═══ Lesetext

Leser-Rezension zu „Metro 2034” von Dmitry Glukhovsky
am 3.05.2011
Die Abenteuer in der Moskauer Metro gehen weiter.
Es ist das Jahr 2034, ein Jahr nachdem die Schwarzen vernichtet wurden.
Die Geschichte spielt diesmal am anderen Ende der Metro, der Station Sewastopolskaja.
Unweit der Station passieren rätselhafte Ereignisse. Karawanen verschwinden spurlos, kehren nicht wieder zurück. Gemeinsam mit einem alten Bekannten aus dem ersten Teil. Hunter, macht sich der alte von allen nur Homer genannte auf den Weg um herauszufinden, was an der Station, der Tulskaja, passiert ist.
Eine Epidemie ist ausgebrochen, unheilbar scheint. Nur noch die vollständige Eliminierung der Station scheint möglich um ein vollständiges Verfallen der gesamten Metro zu verhindern.

══════
═══ Extrahierte Einträge

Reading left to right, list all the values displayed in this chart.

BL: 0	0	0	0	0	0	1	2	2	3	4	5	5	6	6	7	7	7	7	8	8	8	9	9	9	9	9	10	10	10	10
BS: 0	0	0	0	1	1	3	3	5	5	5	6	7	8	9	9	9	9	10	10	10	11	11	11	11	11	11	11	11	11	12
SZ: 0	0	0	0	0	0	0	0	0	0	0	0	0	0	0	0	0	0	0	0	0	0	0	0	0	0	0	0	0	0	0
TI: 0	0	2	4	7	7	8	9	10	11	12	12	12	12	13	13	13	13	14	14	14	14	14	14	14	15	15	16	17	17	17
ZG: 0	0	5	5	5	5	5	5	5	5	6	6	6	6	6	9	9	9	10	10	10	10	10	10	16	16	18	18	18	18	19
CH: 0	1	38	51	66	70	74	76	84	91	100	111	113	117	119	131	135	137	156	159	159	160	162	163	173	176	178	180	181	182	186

══════

Ziel der Übung: Fassen Sie die Leser-Rezension zu „Metro 2034“ in zwei Sätzen zusammen.

Lösung der Aufgabe: Die Geschichte spielt im Jahr 2034, ein Jahr nach der Vernichtung der Schwarzen, an der Station Sewastopolskaja, in deren Nähe Karawanen spurlos verschwinden. Der alte, Homer genannte Mann macht sich mit Hunter auf den Weg, um herauszufinden, was an der Tulskaja passiert ist, während eine scheinbar unheilbare Epidemie ausgebrochen ist und nur noch die vollständige Eliminierung der Station den Verfall der gesamten Metro verhindern zu können scheint.